Data for analysis:
================

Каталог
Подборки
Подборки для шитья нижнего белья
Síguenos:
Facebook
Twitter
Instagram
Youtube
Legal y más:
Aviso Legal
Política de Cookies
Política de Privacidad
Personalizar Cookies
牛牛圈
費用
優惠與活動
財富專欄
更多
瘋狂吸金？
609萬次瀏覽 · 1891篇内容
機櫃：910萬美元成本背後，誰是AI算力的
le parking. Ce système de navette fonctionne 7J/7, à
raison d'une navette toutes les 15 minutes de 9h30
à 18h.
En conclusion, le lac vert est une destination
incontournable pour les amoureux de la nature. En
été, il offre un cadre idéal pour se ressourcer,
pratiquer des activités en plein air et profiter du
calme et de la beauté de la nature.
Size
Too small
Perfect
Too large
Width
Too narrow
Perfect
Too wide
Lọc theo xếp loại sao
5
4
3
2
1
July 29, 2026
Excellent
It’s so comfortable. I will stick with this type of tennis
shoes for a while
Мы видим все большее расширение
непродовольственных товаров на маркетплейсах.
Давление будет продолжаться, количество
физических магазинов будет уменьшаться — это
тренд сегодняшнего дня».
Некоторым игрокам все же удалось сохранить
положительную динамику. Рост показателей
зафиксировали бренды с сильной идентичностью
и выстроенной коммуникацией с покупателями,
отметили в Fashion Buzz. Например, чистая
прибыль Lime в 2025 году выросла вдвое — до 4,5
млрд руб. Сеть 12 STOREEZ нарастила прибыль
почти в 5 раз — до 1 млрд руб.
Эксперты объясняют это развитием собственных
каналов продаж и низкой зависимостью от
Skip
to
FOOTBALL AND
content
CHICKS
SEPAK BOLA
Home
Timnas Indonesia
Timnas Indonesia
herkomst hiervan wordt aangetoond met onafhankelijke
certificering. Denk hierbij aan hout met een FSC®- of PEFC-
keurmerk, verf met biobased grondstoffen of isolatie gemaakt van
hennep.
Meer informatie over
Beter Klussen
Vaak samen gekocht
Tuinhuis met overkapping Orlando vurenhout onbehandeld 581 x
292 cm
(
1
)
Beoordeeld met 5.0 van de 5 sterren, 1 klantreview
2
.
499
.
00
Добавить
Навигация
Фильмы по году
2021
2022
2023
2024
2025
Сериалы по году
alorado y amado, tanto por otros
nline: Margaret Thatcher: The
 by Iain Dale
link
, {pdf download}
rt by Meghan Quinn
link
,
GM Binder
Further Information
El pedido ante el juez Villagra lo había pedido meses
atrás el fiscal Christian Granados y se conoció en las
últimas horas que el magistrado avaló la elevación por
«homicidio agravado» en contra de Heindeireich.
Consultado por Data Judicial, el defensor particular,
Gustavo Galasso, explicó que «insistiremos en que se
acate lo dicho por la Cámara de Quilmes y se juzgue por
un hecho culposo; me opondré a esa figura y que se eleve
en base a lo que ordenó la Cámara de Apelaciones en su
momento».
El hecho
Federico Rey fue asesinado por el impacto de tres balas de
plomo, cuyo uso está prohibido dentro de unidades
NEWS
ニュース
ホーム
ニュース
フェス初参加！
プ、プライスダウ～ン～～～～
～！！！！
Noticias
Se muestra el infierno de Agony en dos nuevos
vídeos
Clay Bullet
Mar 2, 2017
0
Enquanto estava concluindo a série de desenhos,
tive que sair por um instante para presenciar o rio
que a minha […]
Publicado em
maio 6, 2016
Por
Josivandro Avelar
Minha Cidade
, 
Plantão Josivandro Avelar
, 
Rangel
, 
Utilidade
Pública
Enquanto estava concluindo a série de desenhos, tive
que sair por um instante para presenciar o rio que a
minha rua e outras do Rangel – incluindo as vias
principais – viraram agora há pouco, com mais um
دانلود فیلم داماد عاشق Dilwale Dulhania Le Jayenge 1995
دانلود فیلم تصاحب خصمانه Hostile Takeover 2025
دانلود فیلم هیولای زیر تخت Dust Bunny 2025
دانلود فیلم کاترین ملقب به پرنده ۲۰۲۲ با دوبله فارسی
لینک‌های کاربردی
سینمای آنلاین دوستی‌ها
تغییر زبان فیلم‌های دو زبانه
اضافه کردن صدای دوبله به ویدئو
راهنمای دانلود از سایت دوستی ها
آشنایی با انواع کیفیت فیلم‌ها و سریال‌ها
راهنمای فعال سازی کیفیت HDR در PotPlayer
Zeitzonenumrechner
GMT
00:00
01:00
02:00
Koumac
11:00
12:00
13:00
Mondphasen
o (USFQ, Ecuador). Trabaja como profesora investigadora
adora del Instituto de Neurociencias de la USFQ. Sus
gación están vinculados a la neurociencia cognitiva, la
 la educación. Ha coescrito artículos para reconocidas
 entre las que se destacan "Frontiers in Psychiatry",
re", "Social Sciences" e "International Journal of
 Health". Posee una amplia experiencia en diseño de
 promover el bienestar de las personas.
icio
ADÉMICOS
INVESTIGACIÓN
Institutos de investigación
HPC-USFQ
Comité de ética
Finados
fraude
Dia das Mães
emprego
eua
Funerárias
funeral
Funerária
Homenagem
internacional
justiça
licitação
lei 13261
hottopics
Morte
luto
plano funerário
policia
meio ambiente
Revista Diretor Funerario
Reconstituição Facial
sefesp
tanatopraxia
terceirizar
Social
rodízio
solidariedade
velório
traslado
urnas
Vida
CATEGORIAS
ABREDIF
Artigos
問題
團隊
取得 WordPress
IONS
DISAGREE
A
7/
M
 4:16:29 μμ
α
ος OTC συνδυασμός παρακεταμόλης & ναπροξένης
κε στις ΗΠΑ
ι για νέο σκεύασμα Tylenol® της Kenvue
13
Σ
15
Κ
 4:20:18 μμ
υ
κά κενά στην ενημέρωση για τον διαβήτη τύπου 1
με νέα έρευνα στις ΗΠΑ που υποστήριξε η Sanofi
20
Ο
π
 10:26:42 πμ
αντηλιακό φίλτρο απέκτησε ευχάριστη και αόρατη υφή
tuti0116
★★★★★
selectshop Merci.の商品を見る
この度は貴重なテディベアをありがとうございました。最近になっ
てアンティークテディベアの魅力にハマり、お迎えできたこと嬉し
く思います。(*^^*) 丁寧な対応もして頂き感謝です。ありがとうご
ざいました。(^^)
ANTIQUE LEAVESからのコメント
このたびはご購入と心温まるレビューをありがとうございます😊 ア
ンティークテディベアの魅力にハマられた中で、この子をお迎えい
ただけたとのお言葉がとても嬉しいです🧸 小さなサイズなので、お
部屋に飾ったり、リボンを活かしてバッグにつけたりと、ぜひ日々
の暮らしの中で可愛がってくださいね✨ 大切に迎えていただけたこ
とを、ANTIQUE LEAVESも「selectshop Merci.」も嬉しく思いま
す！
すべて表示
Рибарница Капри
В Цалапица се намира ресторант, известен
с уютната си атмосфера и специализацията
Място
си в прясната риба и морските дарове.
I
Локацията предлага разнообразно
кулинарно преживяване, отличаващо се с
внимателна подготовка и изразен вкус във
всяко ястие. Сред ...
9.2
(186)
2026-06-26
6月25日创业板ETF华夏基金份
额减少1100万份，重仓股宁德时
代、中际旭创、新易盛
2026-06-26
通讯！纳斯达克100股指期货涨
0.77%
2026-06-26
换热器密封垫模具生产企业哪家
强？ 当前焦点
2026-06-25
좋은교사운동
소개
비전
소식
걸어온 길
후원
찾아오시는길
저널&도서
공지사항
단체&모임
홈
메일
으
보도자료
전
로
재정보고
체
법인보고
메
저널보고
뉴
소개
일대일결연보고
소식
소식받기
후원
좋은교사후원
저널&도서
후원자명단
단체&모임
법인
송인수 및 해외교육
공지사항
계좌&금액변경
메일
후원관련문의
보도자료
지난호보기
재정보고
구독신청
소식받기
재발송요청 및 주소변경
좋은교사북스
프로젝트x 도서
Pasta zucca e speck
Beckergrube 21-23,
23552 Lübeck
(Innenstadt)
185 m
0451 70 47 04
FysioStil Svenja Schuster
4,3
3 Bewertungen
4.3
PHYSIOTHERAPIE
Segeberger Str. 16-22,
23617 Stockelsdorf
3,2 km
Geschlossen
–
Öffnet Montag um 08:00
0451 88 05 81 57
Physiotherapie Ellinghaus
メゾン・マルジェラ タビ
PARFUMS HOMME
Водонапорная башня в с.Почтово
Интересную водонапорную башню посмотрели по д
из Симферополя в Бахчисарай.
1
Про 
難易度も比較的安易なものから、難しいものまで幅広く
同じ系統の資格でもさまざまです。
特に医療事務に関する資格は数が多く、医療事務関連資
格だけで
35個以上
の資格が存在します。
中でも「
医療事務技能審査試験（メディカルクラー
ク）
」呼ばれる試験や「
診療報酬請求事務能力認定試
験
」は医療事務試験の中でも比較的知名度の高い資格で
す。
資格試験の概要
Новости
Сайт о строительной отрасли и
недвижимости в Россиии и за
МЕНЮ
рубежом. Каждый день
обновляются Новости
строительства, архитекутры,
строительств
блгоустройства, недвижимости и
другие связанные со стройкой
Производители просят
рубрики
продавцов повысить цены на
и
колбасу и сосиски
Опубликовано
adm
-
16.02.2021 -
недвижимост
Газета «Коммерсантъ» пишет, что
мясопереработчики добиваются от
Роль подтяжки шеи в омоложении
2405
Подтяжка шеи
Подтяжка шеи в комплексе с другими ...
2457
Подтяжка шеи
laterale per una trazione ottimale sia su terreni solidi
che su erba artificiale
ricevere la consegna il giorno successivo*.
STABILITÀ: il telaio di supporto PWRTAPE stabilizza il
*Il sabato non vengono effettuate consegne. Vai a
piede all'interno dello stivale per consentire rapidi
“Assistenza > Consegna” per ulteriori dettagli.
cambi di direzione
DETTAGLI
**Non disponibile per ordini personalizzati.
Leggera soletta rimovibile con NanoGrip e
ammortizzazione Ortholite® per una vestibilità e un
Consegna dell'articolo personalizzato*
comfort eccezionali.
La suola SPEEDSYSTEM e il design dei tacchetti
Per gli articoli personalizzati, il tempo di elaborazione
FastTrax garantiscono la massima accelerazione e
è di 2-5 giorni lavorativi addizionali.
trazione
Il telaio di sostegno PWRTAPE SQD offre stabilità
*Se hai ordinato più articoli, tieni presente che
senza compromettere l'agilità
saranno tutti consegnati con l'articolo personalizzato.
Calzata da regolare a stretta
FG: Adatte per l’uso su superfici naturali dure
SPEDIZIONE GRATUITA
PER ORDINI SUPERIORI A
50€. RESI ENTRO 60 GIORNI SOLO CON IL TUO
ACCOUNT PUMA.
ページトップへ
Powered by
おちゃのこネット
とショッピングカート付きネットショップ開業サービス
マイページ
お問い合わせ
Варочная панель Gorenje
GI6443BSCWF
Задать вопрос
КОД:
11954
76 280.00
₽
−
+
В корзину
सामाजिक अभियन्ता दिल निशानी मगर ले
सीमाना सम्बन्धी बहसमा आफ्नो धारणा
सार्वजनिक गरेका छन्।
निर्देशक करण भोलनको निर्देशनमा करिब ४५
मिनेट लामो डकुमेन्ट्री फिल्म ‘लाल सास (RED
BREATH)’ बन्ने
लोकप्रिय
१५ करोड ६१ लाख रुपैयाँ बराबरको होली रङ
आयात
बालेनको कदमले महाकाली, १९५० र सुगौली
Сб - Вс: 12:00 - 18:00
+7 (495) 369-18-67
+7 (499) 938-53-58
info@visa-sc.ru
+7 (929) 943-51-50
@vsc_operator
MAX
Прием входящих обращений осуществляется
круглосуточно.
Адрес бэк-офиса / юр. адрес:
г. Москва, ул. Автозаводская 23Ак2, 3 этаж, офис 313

================

What is needed: Extract the lines of the material from its first line through the line containing "été, il offre", inclusive, and reproduce them without any change.

Exercise solution:
Каталог
Подборки
Подборки для шитья нижнего белья
Síguenos:
Facebook
Twitter
Instagram
Youtube
Legal y más:
Aviso Legal
Política de Cookies
Política de Privacidad
Personalizar Cookies
牛牛圈
費用
優惠與活動
財富專欄
更多
瘋狂吸金？
609萬次瀏覽 · 1891篇内容
機櫃：910萬美元成本背後，誰是AI算力的
le parking. Ce système de navette fonctionne 7J/7, à
raison d'une navette toutes les 15 minutes de 9h30
à 18h.
En conclusion, le lac vert est une destination
incontournable pour les amoureux de la nature. En
été, il offre un cadre idéal pour se ressourcer,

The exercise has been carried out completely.